● **Work task**
Repeat all entries word for word; skip images.

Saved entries
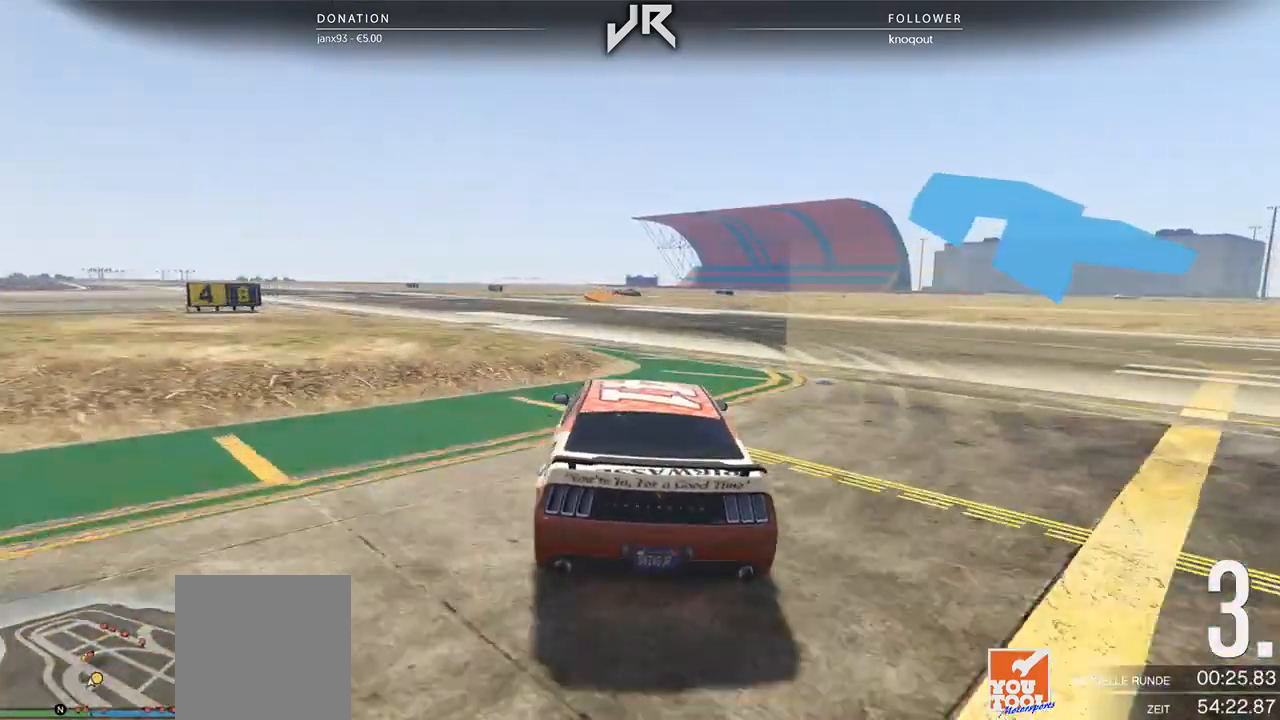
{"buttons": [], "left_stick": "center", "right_stick": "center", "events": [[125, "left_stick", "left"], [188, "left_stick", "center"]]}
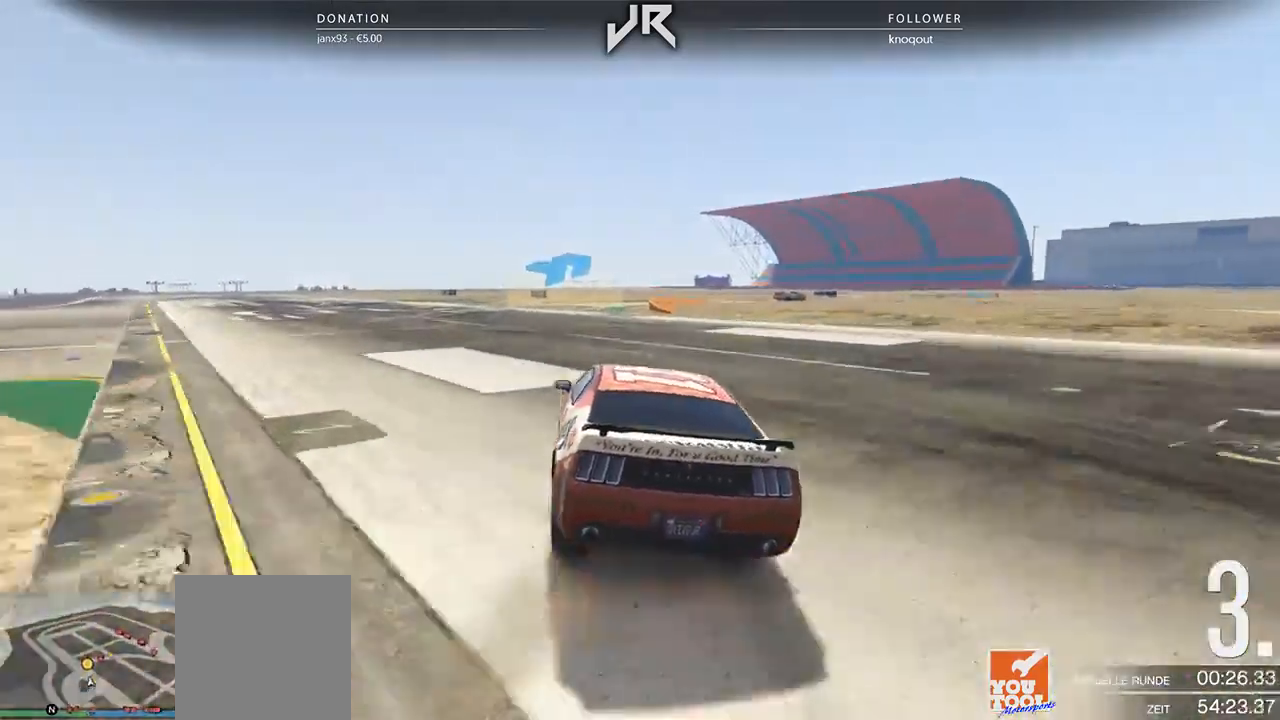
{"buttons": ["L2"], "left_stick": "center", "right_stick": "center", "events": [[21, "left_stick", "left"], [83, "left_stick", "center"], [250, "L2", "down"], [312, "left_stick", "right"], [375, "left_stick", "center"]]}
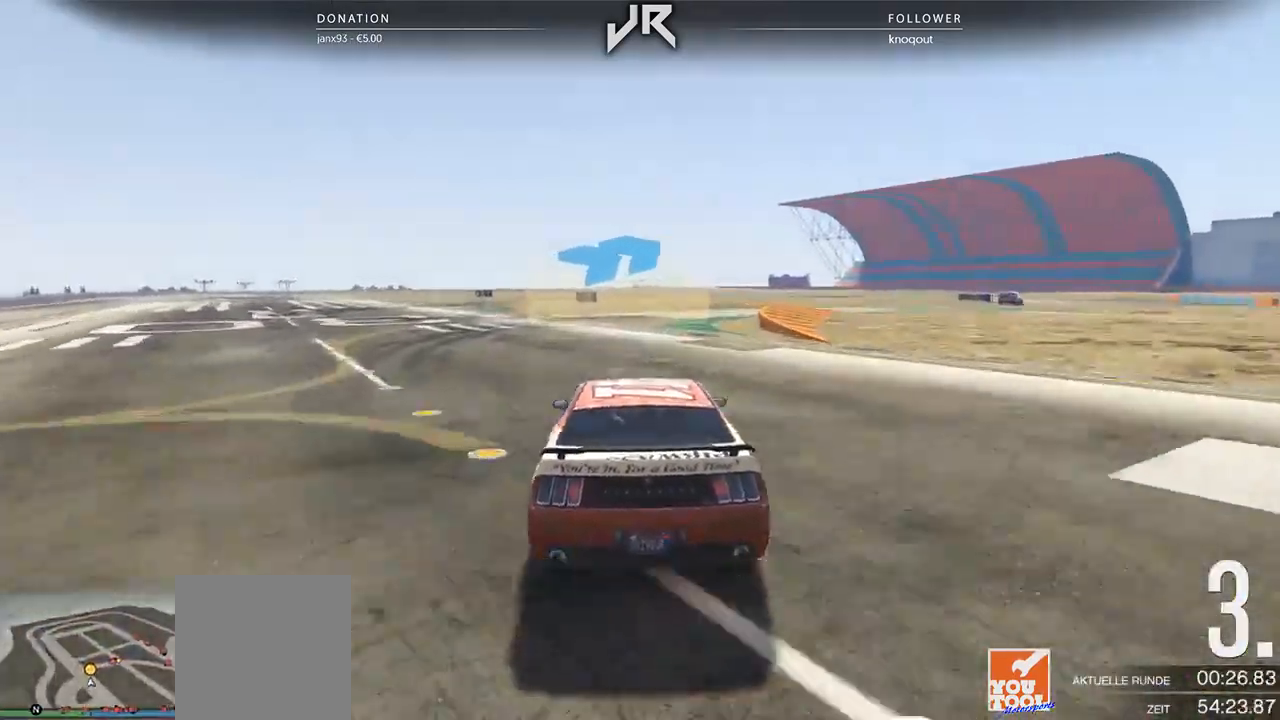
{"buttons": [], "left_stick": "right", "right_stick": "center", "events": [[42, "left_stick", "right"], [271, "left_stick", "center"], [417, "left_stick", "right"], [479, "L2", "up"]]}
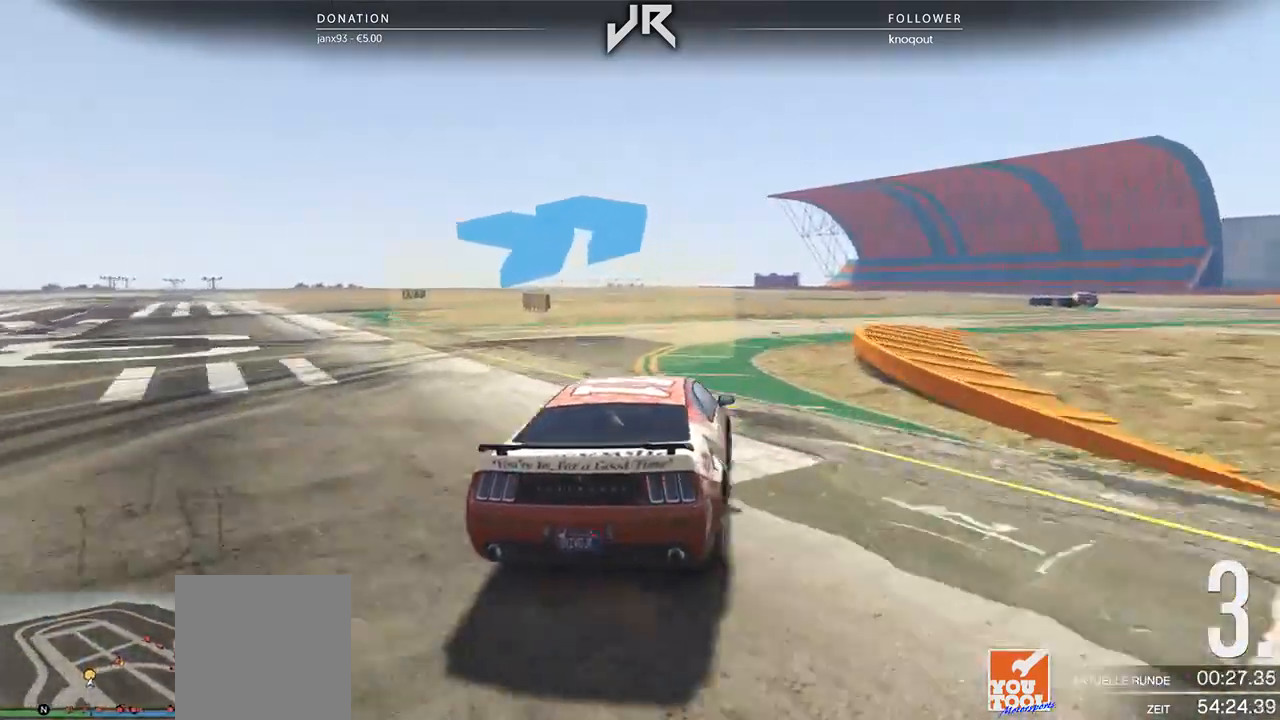
{"buttons": [], "left_stick": "right", "right_stick": "center", "events": [[271, "left_stick", "center"], [375, "left_stick", "right"]]}
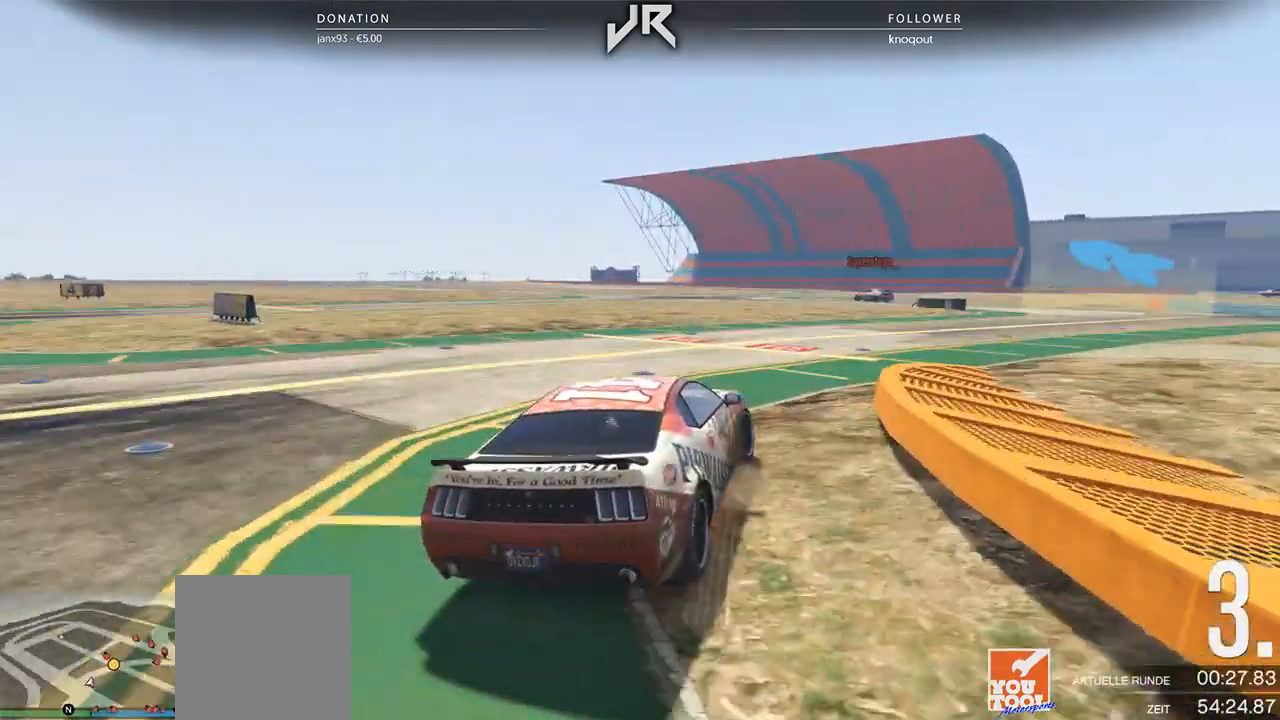
{"buttons": [], "left_stick": "right", "right_stick": "center", "events": [[42, "left_stick", "center"], [146, "left_stick", "right"], [333, "left_stick", "center"], [438, "left_stick", "right"]]}
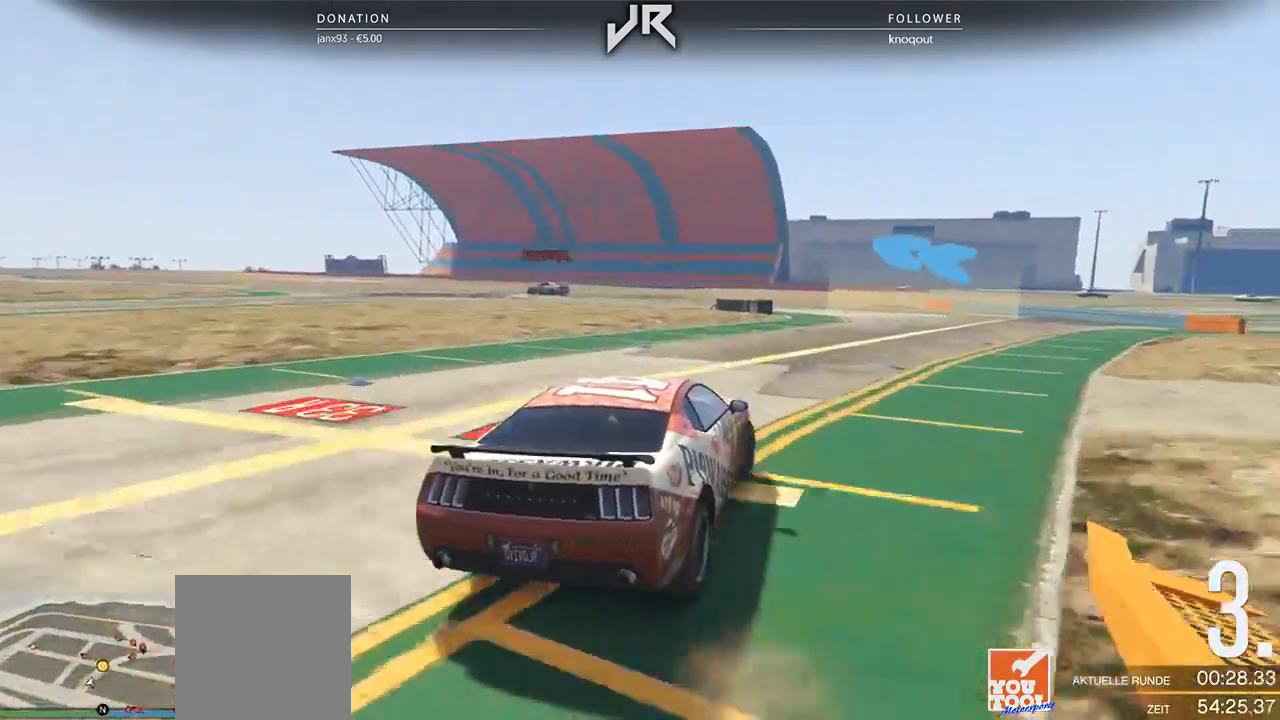
{"buttons": [], "left_stick": "left", "right_stick": "center", "events": [[125, "left_stick", "center"], [354, "left_stick", "left"]]}
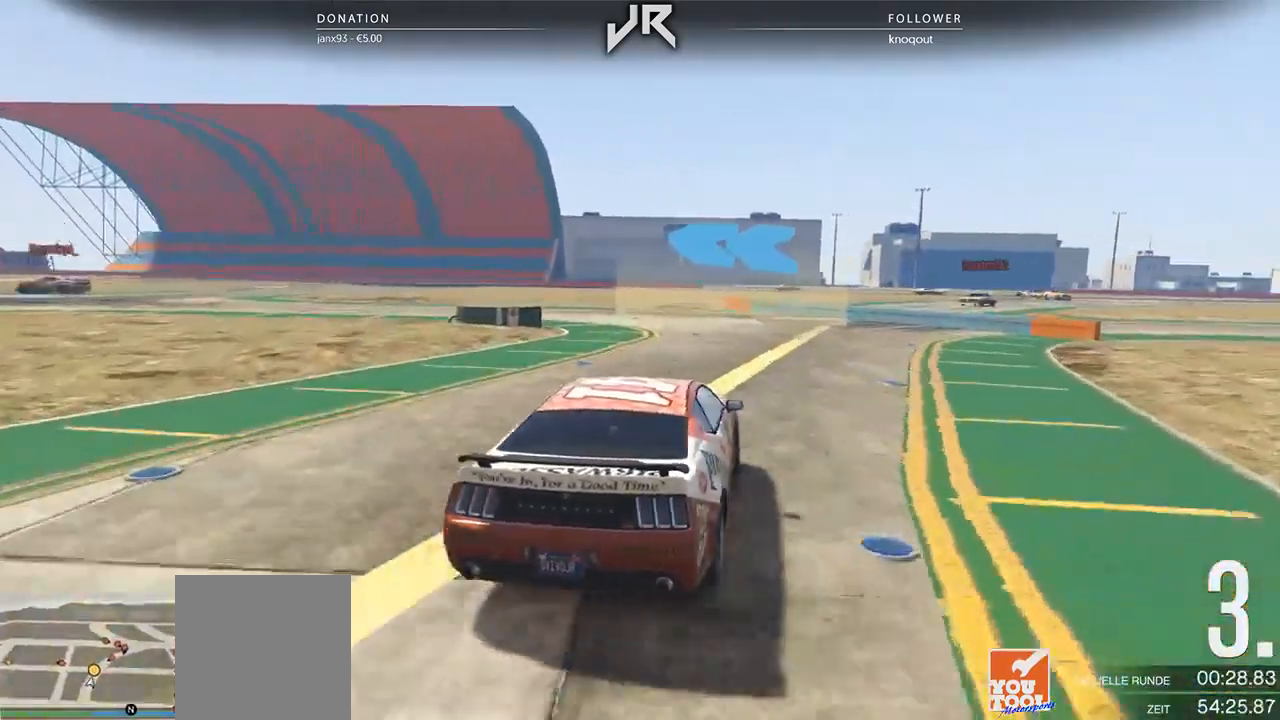
{"buttons": [], "left_stick": "center", "right_stick": "center", "events": [[188, "left_stick", "center"], [292, "left_stick", "left"], [479, "left_stick", "center"]]}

● **Response**
{"buttons": [], "left_stick": "center", "right_stick": "center", "events": [[125, "left_stick", "left"], [188, "left_stick", "center"]]}
{"buttons": ["L2"], "left_stick": "center", "right_stick": "center", "events": [[21, "left_stick", "left"], [83, "left_stick", "center"], [250, "L2", "down"], [312, "left_stick", "right"], [375, "left_stick", "center"]]}
{"buttons": [], "left_stick": "right", "right_stick": "center", "events": [[42, "left_stick", "right"], [271, "left_stick", "center"], [417, "left_stick", "right"], [479, "L2", "up"]]}
{"buttons": [], "left_stick": "right", "right_stick": "center", "events": [[271, "left_stick", "center"], [375, "left_stick", "right"]]}
{"buttons": [], "left_stick": "right", "right_stick": "center", "events": [[42, "left_stick", "center"], [146, "left_stick", "right"], [333, "left_stick", "center"], [438, "left_stick", "right"]]}
{"buttons": [], "left_stick": "left", "right_stick": "center", "events": [[125, "left_stick", "center"], [354, "left_stick", "left"]]}
{"buttons": [], "left_stick": "center", "right_stick": "center", "events": [[188, "left_stick", "center"], [292, "left_stick", "left"], [479, "left_stick", "center"]]}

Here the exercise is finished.